At the same time he was haunted by the fear of the outer world. “If they can, they will kill us,” he said to himself. “But there is a law of the sun which protects us.”

And again he said to himself: “I have risen naked and branded. But if I am naked enough for this contact, I have not died in vain. Before I was clogged.”

He rose and went out. The night was chill and starry, and of a great wintry splendour. “There are destinies of splendour,” he said to the night, “after all our doom of littleness and meanness and pain.”

So he went up silently to the temple, and waited in darkness against the inner wall, looking out on a grey darkness, stars, and rims of trees. And he said again to himself: “There are destinies of splendour, and there is a greater power.”

So at last he saw the light of her silk lanthorn swinging, coming intermittent between the trees, yet coming swiftly. She was alone, and near, the light softly swishing on her mantle-hem. And he trembled with fear and with joy, saying to himself: “I am almost more afraid of this touch than I was of death. For I am more nakedly exposed to it.”

“I am here, Lady of Isis,” he said softly out of the dark. “Ah!” she cried, in fear also, yet in rapture. For she was given to her dream.

She unlocked the door of the shrine, and he followed after her. Then she latched the door shut again. The air inside was warm and close and perfumed. The man who had died stood by the closed door and watched the woman. She had come first to the goddess. And dim-lit, the goddess-statue stood surging forward, a little fearsome like a great woman-presence urging.

The priestess did not look at him. She took off her saffron mantle and laid it on a low couch. In the dim light she was bare-armed, in her girdled white tunic. But she was still hiding herself away from him. He stood back in shadow and watched her softly fan the brazier and fling on incense. Faint clouds of sweet aroma arose on the air. She turned to the statue in the ritual of approach, softly swaying forward with a slight lurch, like a moored boat, tipping towards the goddess.
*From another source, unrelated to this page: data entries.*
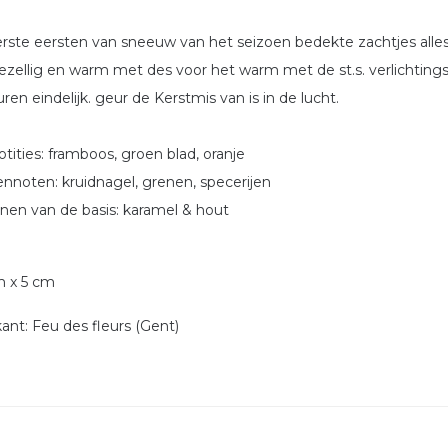
rste eersten van sneeuw van het seizoen bedekte zachtjes alles in 
ezellig en warm met des voor het warm met de st.s. verlichting
ren eindelijk. geur de Kerstmis van is in de lucht.
otities: framboos, groen blad, oranje
nnoten: kruidnagel, grenen, specerijen
nen van de basis: karamel & hout
m x 5 cm
kant: Feu des fleurs (Gent)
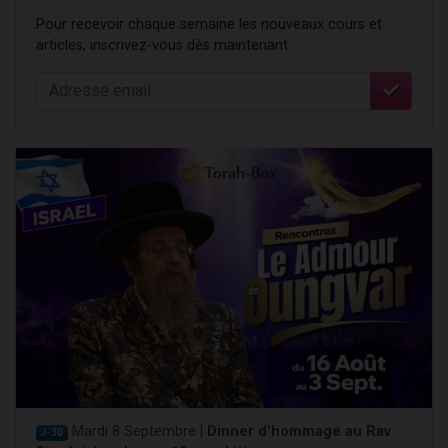
Pour recevoir chaque semaine les nouveaux cours et
articles, inscrivez-vous dès maintenant :
Mardi 8 Septembre |
Dinner d'hommage au Rav
J-30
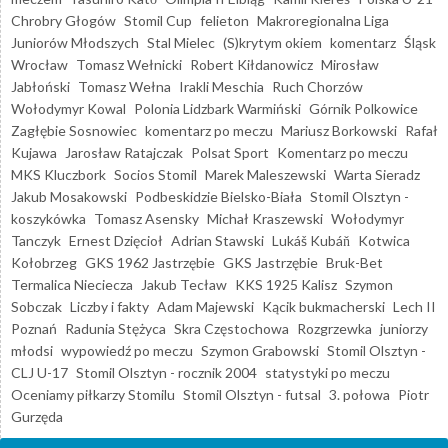
Chrobry Głogów
Stomil Cup
felieton
Makroregionalna Liga
Juniorów Młodszych
Stal Mielec
(S)krytym okiem
komentarz
Śląsk
Wrocław
Tomasz Wełnicki
Robert Kiłdanowicz
Mirosław
Jabłoński
Tomasz Wełna
Irakli Meschia
Ruch Chorzów
Wołodymyr Kowal
Polonia Lidzbark Warmiński
Górnik Polkowice
Zagłębie Sosnowiec
komentarz po meczu
Mariusz Borkowski
Rafał
Kujawa
Jarosław Ratajczak
Polsat Sport
Komentarz po meczu
MKS Kluczbork
Socios Stomil
Marek Maleszewski
Warta Sieradz
Jakub Mosakowski
Podbeskidzie Bielsko-Biała
Stomil Olsztyn -
koszykówka
Tomasz Asensky
Michał Kraszewski
Wołodymyr
Tanczyk
Ernest Dzięcioł
Adrian Stawski
Lukáš Kubáň
Kotwica
Kołobrzeg
GKS 1962 Jastrzębie
GKS Jastrzębie
Bruk-Bet
Termalica Nieciecza
Jakub Tecław
KKS 1925 Kalisz
Szymon
Sobczak
Liczby i fakty
Adam Majewski
Kącik bukmacherski
Lech II
Poznań
Radunia Stężyca
Skra Częstochowa
Rozgrzewka
juniorzy
młodsi
wypowiedź po meczu
Szymon Grabowski
Stomil Olsztyn -
CLJ U-17
Stomil Olsztyn - rocznik 2004
statystyki po meczu
Oceniamy piłkarzy Stomilu
Stomil Olsztyn - futsal
3. połowa
Piotr
Gurzęda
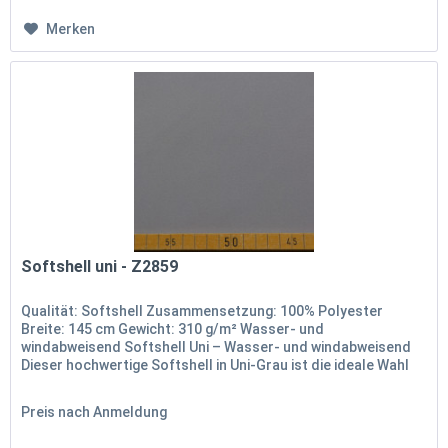
Merken
Softshell uni - Z2859
Qualität: Softshell Zusammensetzung: 100% Polyester
Breite: 145 cm Gewicht: 310 g/m² Wasser- und
windabweisend Softshell Uni – Wasser- und windabweisend
Dieser hochwertige Softshell in Uni-Grau ist die ideale Wahl
für funktionale und...
Preis nach Anmeldung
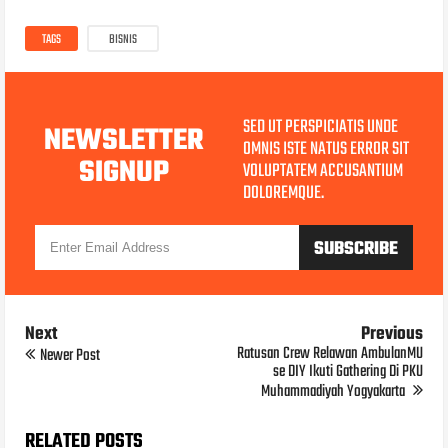
TAGS
BISNIS
SED UT PERSPICIATIS UNDE
NEWSLETTER
OMNIS ISTE NATUS ERROR SIT
SIGNUP
VOLUPTATEM ACCUSANTIUM
DOLOREMQUE.
Next
Previous
Ratusan Crew Relawan AmbulanMU
Newer Post
se DIY Ikuti Gathering Di PKU
Muhammadiyah Yogyakarta
RELATED POSTS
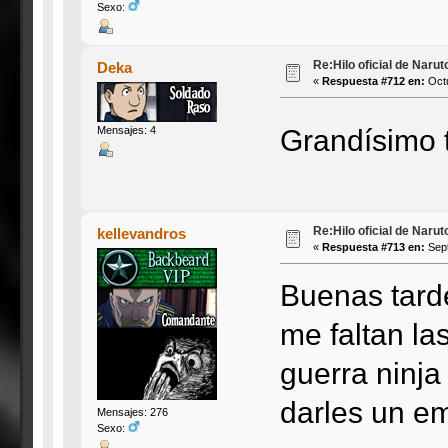
Sexo:
Re:Hilo oficial de Naru
Deka
«
Respuesta #712 en:
Octu
Grandísimo 
Mensajes: 4
Re:Hilo oficial de Naru
kellevandros
«
Respuesta #713 en:
Sept
Buenas tarde
me faltan la
guerra ninja
darles un em
Mensajes: 276
Sexo:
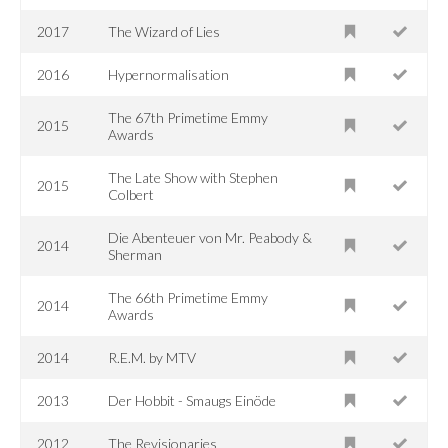
2017
The Wizard of Lies
2016
Hypernormalisation
The 67th Primetime Emmy
2015
Awards
The Late Show with Stephen
2015
Colbert
Die Abenteuer von Mr. Peabody &
2014
Sherman
The 66th Primetime Emmy
2014
Awards
2014
R.E.M. by MTV
2013
Der Hobbit - Smaugs Einöde
2012
The Revisionaries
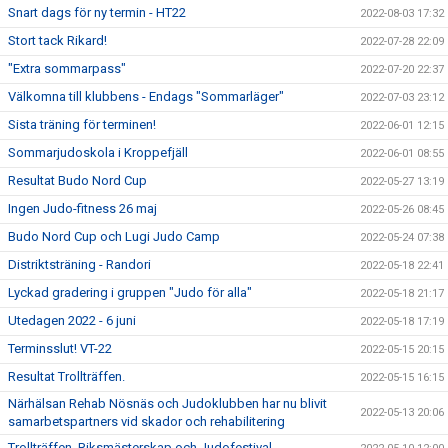
Snart dags för ny termin - HT22
2022-08-03 17:32
Stort tack Rikard!
2022-07-28 22:09
"Extra sommarpass"
2022-07-20 22:37
Välkomna till klubbens - Endags "Sommarläger"
2022-07-03 23:12
Sista träning för terminen!
2022-06-01 12:15
Sommarjudoskola i Kroppefjäll
2022-06-01 08:55
Resultat Budo Nord Cup
2022-05-27 13:19
Ingen Judo-fitness 26 maj
2022-05-26 08:45
Budo Nord Cup och Lugi Judo Camp
2022-05-24 07:38
Distriktsträning - Randori
2022-05-18 22:41
Lyckad gradering i gruppen "Judo för alla"
2022-05-18 21:17
Utedagen 2022 - 6 juni
2022-05-18 17:19
Terminsslut! VT-22
2022-05-15 20:15
Resultat Trollträffen.
2022-05-15 16:15
Närhälsan Rehab Nösnäs och Judoklubben har nu blivit
2022-05-13 20:06
samarbetspartners vid skador och rehabilitering
Trollträffen, Riksmästerskap och Judofestival.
He watched the strange rapt woman, and he said to himself: “I must leave her alone in her rapture, her female mysteries.” So she tipped in her strange forward-swaying rhythm before the goddess. Then she broke into a murmur of Greek, which he could not understand. And, as she murmured, her swaying softly subsided, like a boat on a sea that grows still. And as he watched her, he saw her soul in its aloneness, and its female difference. He said to himself: “How different she is from me, how strangely different! She is afraid of me, and my male difference. She is getting herself naked and clear of her fear. How sensitive and softly alive she is, with a life so different from mine! How beautiful with a soft, strange courage, of life, so different from my courage of death! What a beautiful thing, like the heart of a rose, like the core of a flame. She is making herself completely penetrable. Ah! how terrible to fail her, or to trespass on her!”

She turned to him, her face glowing from the goddess. “You are Osiris, aren’t you?” she said naively.

“If you will,” he said.

“Will you let Isis discover you? Will you not take off your things?”

He looked at the woman, and lost his breath. And his wounds, and especially the death-wound through his belly, began to cry again.